Neppure nel caso di richiesta di collegamenti in fasce orarie prestabilite per rispondere alle eventuali chiamate del datore di lavoro o dei colleghi può tradursi in prestazioni eccedenti l’orario normale di lavoro.

Un aspetto di rilevante importanza, che dovrà, trovare spazio ed essere disciplinato nell’accordo di lavoro agile (post 15 ottobre 2020) è quello, tra gli altri, relativo all’«esercizio del potere di controllo del datore di lavoro sulla prestazione resa dal lavoratore all’esterno dei locali aziendali» nel rispetto della disciplina prevista nell’art. 4, Legge 300/70 (Statuto dei Lavoratori). Gli strumenti utilizzati dai lavoratori per lo svolgimento della prestazione lavorativa in modalità agile, tuttavia, non rientrano nella disciplina sopra richiamata, così che il loro utilizzo «non richiede alcun presupposto giustificativo, né alcuna autorizzazione sindacale o amministrativa».

Per quanto riguarda il GPS connesso a smartphone, tablet, computer utilizzati dallo smart worker l’Ispettorato Nazionale del Lavoro (circ. n. 2/2016) ha precisato che «In linea di massima, e in termini generali, si può ritenere che i sistemi di geo-localizzazione rappresentino un elemento “aggiunto” agli strumenti di lavoro, non utilizzati in via primaria ed essenziale per l’esecuzione dell’attività lavorativa ma, per rispondere ad esigenze ulteriori di carattere assicurativo, organizzativo, produttivo o per garantire la sicurezza del lavoro”.

In questo caso, però, le relative apparecchiature possono essere installate solo previo accordo stipulato con la rappresentanza sindacale ovvero, in assenza di tale accordo, previa autorizzazione da parte dell’Ispettorato Nazionale del Lavoro.
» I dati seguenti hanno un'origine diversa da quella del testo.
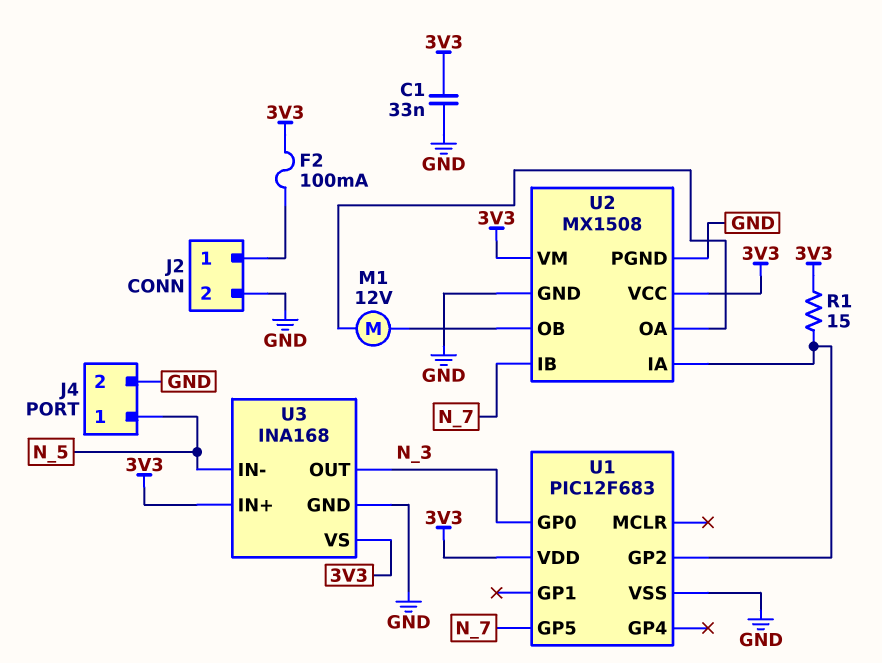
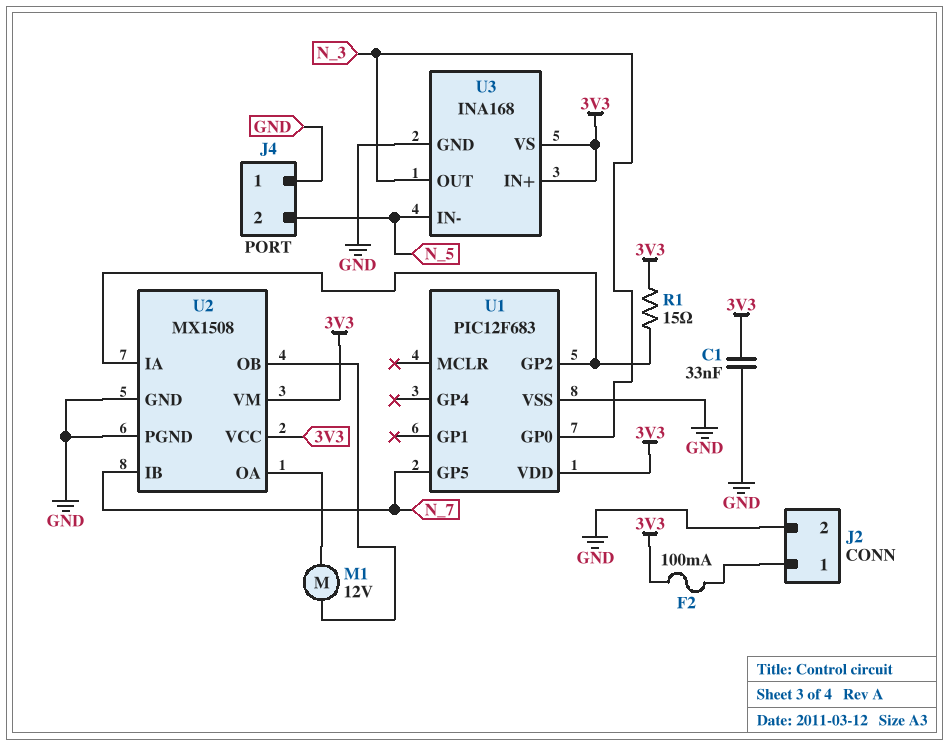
J4 pin 1: N_5 -> GND
J4 pin 2: GND -> N_5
Possiamo affermare alla luce di quanto fin qui detto che l’effettuazione di prestazioni lavorative eccedenti l’orario giornaliero è lasciato, alla discrezione e responsabilità del lavoratore stesso.

La domanda, quindi, sorge spontanea: nello smart working è possibile riconoscere e retribuire il lavoro straordinario?

Con riferimento all’orario di lavoro straordinario la posizione comune, riscontrata negli accordi aziendali fin qui sottoscritti, è quella di negare la possibilità di svolgere lavoro straordinario nell’ambito delle prestazioni rese in regime di lavoro agile, pur con qualche isolata eccezione.

Infatti, alcuni accordi concedono, comunque, la possibilità di svolgere straordinari, ove specificatamente previsti e previa autorizzazione del datore di lavoro con il conseguente riconoscimento del relativo trattamento economico.

Si può quindi concludere che teoricamente è possibile svolgere lavoro straordinario anche se di fatto è molto difficile, se non impossibile, tenere il computo dell’orario di lavoro effettivamente prestato.

Nei fatti, e nello spirito della norma possiamo ritenere preferibile (non obbligatorio) in alternativa al riconoscimento di retribuzioni per lavoro straordinario, difficilmente quantificabili, riconoscere compensi (o premi) extra in relazione al conseguimento di obiettivi, di fatto a prescindere dalla misurazione del tempo impiegato per raggiungerli.